Recent intentional and natural disease outbreaks in the United States, such as the 2001 anthrax attacks and the 2003 influenza season, have focused increased attention on the ability of State and local public health authorities to provide affected individuals and communities with rapid, reliable access to prophylactic medications.1-3 In light of the substantial health risks posed by anthrax, influenza, and other bacteria, spores, toxins, or viruses, the U.S. Federal Government has called on all States to devise comprehensive mass prophylaxis plans to ensure that civilian populations have timely access to necessary antibiotics and/or vaccines in the event of future outbreaks.4-6

The last five years have seen a major expansion of Federal assets to assist local public health providers in the planning and execution of mass prophylaxis campaigns for bioterrorism and epidemic outbreak response, including development of the Strategic National Stockpile (SNS), improvement in public health laboratory capabilities, creation of a national Health Alert Network (HAN), and implementation of the Cities Readiness Initiative (CRI).5,7,8 However, none of these assets is intended to replace local first response capabilities or the need for comprehensive local plans for extended mass prophylaxis campaigns in the setting of a bioterrorist attack or natural disease outbreak.9-13

State, county, and local health authorities have been charged with the development of these plans, with financial and technical support of the Department of Health and Human Services Office of Public Health Emergency Preparedness (OPHEP) as well as the Centers for Disease Control and Prevention (CDC). This Planning Guide, which complements the CDC's Strategic National Stockpile Guidebook (especially Chapter 11 on dispensing operations), is intended to assist public health and emergency management officials in this task.5

Section One of this Guide provides an overview of the five components of a mass prophylaxis response to epidemic outbreaks:

The next two sections focus on planning and conducting dispensing operations using specially-designated dispensing clinics, here called Dispensing/Vaccination Centers (DVCs) but also known as Points of Dispensing (PODs).

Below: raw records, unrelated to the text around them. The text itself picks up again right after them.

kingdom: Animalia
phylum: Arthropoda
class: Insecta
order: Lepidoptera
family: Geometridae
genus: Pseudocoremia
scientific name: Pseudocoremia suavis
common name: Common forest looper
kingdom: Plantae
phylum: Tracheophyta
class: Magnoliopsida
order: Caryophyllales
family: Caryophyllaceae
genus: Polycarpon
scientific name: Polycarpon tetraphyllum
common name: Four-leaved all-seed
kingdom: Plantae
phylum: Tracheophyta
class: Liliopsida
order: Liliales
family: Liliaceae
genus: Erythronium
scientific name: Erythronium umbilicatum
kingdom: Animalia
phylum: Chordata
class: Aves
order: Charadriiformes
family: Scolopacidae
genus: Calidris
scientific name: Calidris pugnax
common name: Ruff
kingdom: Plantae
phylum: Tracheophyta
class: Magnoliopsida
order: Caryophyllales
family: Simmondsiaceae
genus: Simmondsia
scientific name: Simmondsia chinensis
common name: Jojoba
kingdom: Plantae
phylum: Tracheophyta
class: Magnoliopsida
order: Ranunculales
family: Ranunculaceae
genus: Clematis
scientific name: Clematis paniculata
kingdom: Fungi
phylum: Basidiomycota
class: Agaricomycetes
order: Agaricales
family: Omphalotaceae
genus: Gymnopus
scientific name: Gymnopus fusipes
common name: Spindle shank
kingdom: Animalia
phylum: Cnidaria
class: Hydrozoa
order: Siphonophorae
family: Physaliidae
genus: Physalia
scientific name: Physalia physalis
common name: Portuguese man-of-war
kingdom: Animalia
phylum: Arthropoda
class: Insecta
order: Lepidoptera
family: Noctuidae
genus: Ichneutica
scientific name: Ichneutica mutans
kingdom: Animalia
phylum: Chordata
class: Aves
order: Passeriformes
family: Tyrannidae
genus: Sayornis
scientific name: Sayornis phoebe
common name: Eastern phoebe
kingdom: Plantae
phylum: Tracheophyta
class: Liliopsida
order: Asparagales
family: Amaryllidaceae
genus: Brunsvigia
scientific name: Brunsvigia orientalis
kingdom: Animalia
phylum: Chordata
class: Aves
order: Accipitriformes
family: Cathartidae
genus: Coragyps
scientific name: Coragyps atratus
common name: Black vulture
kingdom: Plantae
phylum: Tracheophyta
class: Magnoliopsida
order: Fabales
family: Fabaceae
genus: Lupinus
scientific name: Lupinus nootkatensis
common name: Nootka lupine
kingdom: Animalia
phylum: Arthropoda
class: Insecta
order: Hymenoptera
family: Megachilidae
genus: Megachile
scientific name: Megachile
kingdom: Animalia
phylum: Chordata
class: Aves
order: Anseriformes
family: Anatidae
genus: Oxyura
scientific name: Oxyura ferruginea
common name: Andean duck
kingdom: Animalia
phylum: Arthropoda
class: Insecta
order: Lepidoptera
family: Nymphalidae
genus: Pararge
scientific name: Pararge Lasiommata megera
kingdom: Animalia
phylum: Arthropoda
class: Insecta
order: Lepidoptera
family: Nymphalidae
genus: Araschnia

These concepts are then put to work in developing sample antibiotic dispensing and vaccination clinic plans that can be "run" using a separate customizable computer planning model, the Bioterrorism and Epidemic Outbreak Response Model (BERM), developed in conjunction with this planning guide.

The last section describes the implementation of a comprehensive operational structure for dispensing/vaccination clinics based on the National Incident Management System (NIMS).

This Planning Guide is intended for multiple audiences. Section One should be of interest both to officials tasked with developing local response plans and to members of government, industry, academia, the media, and non-governmental organizations (NGOs) who may play important roles in support of these emergency public health activities. Sections Two and Three should be of interest to public health and emergency management planners from the local to national level. Finally, the description of the DVC command structure in Section Four demonstrates the application of NIMS to this critical public health emergency response role and may help non-public health emergency response professionals successfully contribute to DVC operations and management.